Russian and the U.S. confirmed that the heads of the two countries’ foreign intelligence services met on Monday in Turkey, but the meeting was not about ways to end the conflict in Ukraine.
Russian Presidential Spokesman Dmitry Peskov said that Russian and American intelligence chiefs had met in Ankara on Monday.
According to The New York Times, the White House in Washington said that William Burns, director of the U.S. Central Intelligence Agency (CIA), met with his Russian counterpart in Turkey on Monday.

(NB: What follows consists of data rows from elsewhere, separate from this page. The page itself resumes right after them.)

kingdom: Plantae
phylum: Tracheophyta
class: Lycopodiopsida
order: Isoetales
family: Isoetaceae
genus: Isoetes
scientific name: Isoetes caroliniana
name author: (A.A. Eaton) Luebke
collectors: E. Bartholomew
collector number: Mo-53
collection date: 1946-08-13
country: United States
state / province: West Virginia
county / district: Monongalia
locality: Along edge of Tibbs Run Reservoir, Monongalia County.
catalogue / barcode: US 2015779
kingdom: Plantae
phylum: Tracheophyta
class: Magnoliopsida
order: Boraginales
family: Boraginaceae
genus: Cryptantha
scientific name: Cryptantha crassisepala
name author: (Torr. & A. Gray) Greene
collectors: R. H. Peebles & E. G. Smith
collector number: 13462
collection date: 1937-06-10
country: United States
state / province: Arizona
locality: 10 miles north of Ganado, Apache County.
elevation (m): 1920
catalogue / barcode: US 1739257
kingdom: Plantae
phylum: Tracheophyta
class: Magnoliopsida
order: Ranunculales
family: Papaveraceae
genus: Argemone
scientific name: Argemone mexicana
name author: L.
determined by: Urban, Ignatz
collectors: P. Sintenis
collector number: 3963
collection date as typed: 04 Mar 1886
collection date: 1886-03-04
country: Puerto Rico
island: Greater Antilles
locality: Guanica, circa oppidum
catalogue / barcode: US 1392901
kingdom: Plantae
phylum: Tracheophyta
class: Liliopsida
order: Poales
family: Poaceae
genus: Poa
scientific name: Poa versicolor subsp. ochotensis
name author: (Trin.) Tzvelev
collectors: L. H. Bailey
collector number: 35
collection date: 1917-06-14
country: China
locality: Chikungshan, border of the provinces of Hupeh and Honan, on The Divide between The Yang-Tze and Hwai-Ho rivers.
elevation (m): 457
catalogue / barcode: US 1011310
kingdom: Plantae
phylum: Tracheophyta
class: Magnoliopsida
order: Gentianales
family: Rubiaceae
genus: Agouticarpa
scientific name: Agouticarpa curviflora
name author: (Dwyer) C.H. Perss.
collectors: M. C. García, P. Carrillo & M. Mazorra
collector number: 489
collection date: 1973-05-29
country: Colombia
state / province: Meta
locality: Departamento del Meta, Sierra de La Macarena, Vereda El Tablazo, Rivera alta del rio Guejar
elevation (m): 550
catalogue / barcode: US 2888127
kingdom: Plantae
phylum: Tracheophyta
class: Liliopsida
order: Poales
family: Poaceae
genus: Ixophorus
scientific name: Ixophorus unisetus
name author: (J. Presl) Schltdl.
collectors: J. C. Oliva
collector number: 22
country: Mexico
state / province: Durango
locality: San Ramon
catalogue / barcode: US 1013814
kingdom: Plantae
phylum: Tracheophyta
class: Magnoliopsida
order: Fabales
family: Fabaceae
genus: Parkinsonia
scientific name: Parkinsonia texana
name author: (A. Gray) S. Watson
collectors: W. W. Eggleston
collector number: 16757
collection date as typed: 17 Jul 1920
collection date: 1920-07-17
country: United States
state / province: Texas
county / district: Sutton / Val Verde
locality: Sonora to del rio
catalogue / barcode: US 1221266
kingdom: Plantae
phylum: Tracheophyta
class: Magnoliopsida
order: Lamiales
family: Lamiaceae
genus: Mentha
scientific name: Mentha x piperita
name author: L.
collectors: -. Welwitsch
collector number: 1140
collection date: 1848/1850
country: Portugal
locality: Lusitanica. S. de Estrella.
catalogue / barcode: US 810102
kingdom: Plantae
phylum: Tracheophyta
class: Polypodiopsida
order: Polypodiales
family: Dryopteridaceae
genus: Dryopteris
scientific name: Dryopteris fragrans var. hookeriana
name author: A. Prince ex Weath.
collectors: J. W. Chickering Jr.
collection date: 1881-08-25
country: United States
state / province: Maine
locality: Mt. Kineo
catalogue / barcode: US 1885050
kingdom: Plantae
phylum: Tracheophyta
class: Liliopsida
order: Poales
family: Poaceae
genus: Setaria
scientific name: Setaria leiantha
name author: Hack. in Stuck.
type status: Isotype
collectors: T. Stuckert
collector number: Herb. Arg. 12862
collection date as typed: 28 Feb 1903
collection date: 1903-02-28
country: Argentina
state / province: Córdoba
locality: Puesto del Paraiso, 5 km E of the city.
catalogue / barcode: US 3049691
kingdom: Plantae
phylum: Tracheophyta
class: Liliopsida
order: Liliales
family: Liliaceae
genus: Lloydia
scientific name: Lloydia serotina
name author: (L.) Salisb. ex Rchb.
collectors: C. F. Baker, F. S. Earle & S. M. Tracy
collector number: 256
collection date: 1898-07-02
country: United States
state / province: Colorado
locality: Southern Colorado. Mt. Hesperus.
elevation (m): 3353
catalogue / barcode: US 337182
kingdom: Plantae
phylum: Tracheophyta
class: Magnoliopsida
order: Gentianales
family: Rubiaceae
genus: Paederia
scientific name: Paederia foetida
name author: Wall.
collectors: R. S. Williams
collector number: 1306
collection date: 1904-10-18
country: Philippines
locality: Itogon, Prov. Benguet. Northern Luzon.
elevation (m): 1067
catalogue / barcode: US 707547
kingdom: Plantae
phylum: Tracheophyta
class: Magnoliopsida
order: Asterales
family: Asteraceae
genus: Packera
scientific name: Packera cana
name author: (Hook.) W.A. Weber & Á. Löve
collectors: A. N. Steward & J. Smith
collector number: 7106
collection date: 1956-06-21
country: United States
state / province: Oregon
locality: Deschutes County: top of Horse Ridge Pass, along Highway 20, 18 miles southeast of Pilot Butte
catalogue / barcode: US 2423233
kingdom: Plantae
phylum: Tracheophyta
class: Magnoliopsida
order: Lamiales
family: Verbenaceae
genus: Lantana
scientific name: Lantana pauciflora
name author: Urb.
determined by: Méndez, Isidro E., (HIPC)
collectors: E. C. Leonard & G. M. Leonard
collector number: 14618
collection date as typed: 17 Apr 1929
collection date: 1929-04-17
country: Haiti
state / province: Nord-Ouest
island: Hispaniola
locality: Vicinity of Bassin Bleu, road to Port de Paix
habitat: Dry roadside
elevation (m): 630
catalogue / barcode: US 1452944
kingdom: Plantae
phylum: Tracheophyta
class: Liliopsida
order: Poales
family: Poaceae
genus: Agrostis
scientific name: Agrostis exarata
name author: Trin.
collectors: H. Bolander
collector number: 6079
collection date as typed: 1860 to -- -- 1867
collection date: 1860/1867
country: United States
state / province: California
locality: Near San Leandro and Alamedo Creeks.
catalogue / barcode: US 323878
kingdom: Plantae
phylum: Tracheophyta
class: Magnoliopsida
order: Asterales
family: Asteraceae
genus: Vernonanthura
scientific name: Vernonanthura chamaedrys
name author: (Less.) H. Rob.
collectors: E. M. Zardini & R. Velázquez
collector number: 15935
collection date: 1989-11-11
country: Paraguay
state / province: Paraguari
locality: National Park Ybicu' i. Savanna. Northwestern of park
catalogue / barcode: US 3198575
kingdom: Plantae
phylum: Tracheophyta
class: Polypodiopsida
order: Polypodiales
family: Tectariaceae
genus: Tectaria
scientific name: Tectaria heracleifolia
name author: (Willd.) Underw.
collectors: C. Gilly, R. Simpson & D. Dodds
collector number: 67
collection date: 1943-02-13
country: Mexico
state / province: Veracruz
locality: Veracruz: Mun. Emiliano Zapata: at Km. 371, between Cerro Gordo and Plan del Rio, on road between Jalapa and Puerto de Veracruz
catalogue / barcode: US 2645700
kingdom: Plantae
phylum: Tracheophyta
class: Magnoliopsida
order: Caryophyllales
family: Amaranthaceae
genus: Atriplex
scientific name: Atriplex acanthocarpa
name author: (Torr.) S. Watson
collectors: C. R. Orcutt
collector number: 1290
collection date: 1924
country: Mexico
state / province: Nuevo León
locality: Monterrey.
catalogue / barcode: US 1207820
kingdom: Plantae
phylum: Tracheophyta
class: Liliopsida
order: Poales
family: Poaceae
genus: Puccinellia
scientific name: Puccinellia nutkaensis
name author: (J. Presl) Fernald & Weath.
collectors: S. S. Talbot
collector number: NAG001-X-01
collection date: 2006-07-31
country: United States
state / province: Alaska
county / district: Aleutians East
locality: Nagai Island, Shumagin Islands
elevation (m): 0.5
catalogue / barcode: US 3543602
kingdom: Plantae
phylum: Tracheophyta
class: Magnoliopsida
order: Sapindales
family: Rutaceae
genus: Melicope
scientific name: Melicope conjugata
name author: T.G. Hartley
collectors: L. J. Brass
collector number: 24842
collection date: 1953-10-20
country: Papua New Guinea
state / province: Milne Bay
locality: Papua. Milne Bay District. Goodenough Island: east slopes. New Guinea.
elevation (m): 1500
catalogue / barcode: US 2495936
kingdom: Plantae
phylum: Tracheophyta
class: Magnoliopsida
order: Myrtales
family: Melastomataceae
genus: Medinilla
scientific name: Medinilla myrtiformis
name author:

The news was first reported this morning by the Moscow business daily Kommersant, which said that Foreign Intelligence Service (FIS) Director Sergey Naryshkin had flown to Ankara for talks with his U.S. counterpart.
Dmitry Peskov told reporters in the morning that he could neither confirm nor deny the information about the contacts, but in the afternoon he told TASS/TRANS that the bilateral event had taken place at the U.S.’s initiative.
According to U.S. newspapers, Burns warned Russia to refrain from using nuclear weapons in Ukraine. The U.S. National Security Council has said that the Ankara talks were not about settling the war in Ukraine and that Kyiv had been informed in advance by Washington of the details.
The meeting was not announced in advance, although Kommersant wrote about a possible meeting last week. A Russian and U.S. delegation last met in Geneva on Jan. 10 to discuss security guarantees demanded by Moscow.
Russian Deputy Foreign Minister Alexander Grushko told reporters on Monday that his country would not accept any preconditions set by anyone on the possibility of settlement talks in Ukraine.